While using the visualize tool of szagoruyko I have found that, for specific functions, there are more variables in the computation graph than those that I had defined. In particular, I’m referring to these two examples:

a = Variable(torch.rand(3))
b = nn.Parameter(torch.rand(2, 3))

y = b.mv(a)
make_dot(y)

This one gives me this graph

dg1

Blue rectangles represent parameters, orange ones represent variables, and grey ones are operations. Another simple example is the following:

c = nn.Parameter(torch.rand(2))
z = F.linear(a, b, c)
make_dot(z)

Which gives me the following graph

dg2

As you might see, there are two variables, of sizes (2, 3) in the first example and (3, 2) in the second one, that I did not define but are nonetheless being used to perform the computations.
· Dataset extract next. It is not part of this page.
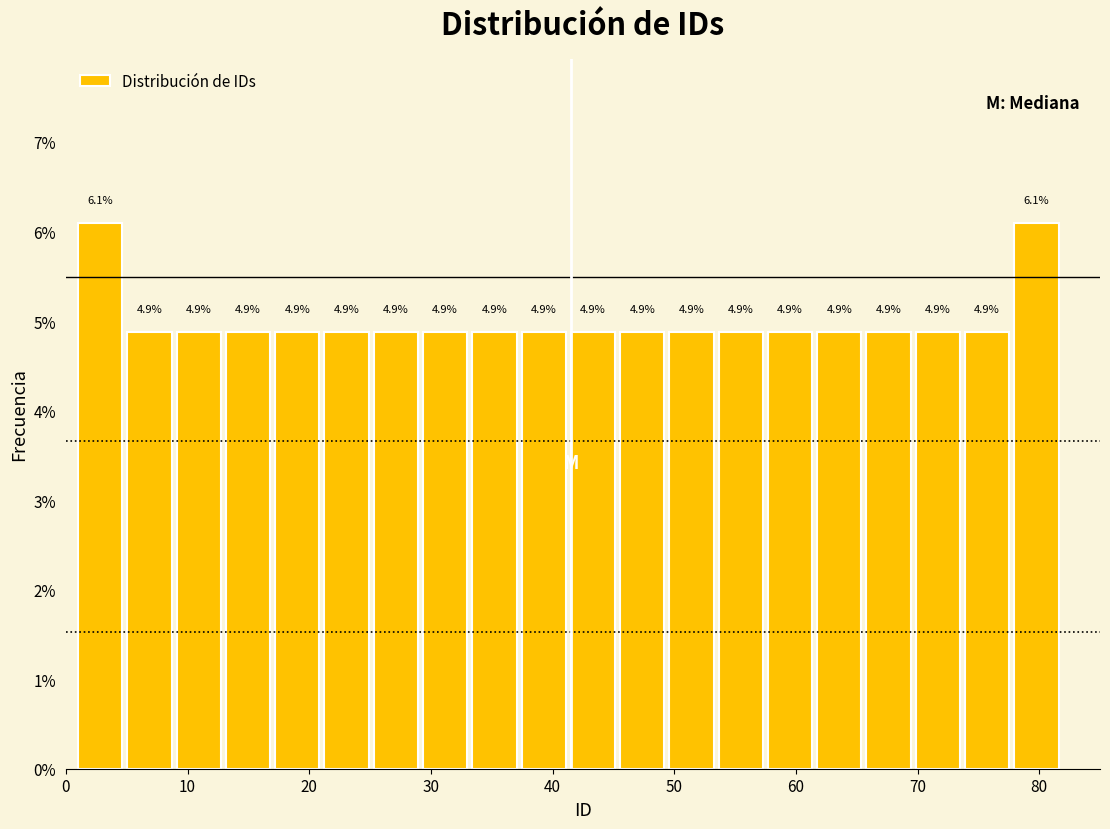

How tall is the bar that spans 70 to 74 on the x-axis? The bar edges are not printed on the chart, so give them approximately, as read against the axis.

4.9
Does any one know what are these tensors? Can they alter the gradients that I compute in a backward pass?

Thanks in advance

albanD · December 21, 2017, 12:46pm

Hi,

If you look at the function in the first example, you can see that the mv operation is actually done in the backend with the more general addmv function (which adds a constant to the output). This is where this extra (2,3) Variable comes from.

In the second graph, you can see all the internals of how the Linear layer is implemented. Here the addmm functions is used, and so here again you see an extra Variable being used for the add part.

In both cases, these are buffers that contain 0 and so won’t change the gradients in any way.

apozas · December 21, 2017, 1:09pm

Great, thank you very much for the clarification!